Problem statement: The line containing "the black metal" and every line after it, through the last line of the records, are to be transcribed exactly, and nothing else.

Scene geometry reasoning data
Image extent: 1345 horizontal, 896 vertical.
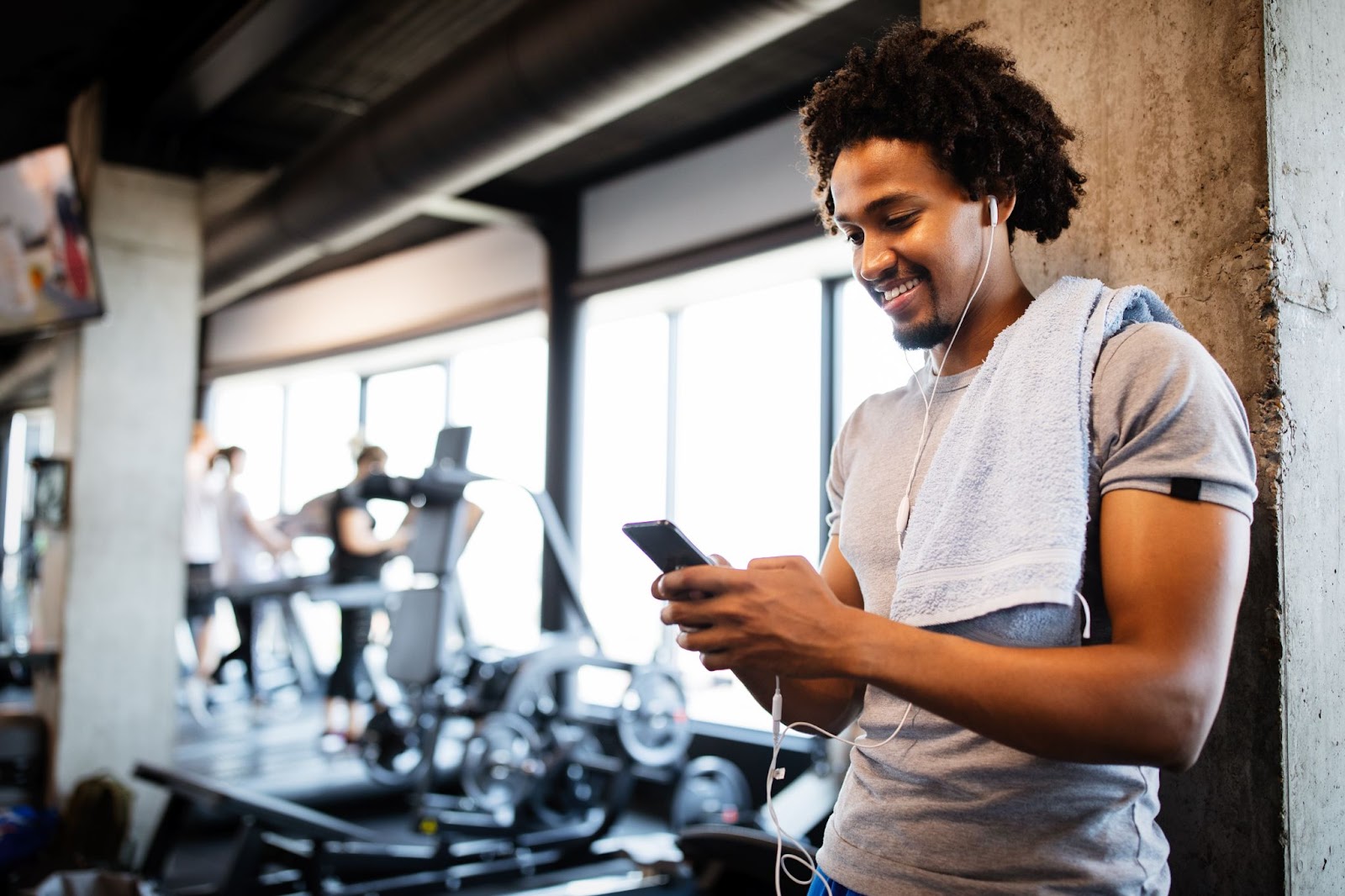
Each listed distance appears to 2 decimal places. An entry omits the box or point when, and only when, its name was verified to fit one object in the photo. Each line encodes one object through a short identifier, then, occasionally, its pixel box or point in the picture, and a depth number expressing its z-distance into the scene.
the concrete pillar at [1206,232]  1.12
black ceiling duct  2.77
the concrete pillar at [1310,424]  1.13
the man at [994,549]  0.82
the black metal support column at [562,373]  6.25
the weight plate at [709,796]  4.38
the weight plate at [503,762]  4.48
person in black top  5.64
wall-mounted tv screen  4.41
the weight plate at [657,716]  4.61
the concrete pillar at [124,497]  4.55
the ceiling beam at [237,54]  3.76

Result of the task:
the black metal support column at [562,373]  6.25
the weight plate at [709,796]  4.38
the weight plate at [503,762]  4.48
person in black top  5.64
wall-mounted tv screen  4.41
the weight plate at [657,716]  4.61
the concrete pillar at [124,497]  4.55
the ceiling beam at [237,54]  3.76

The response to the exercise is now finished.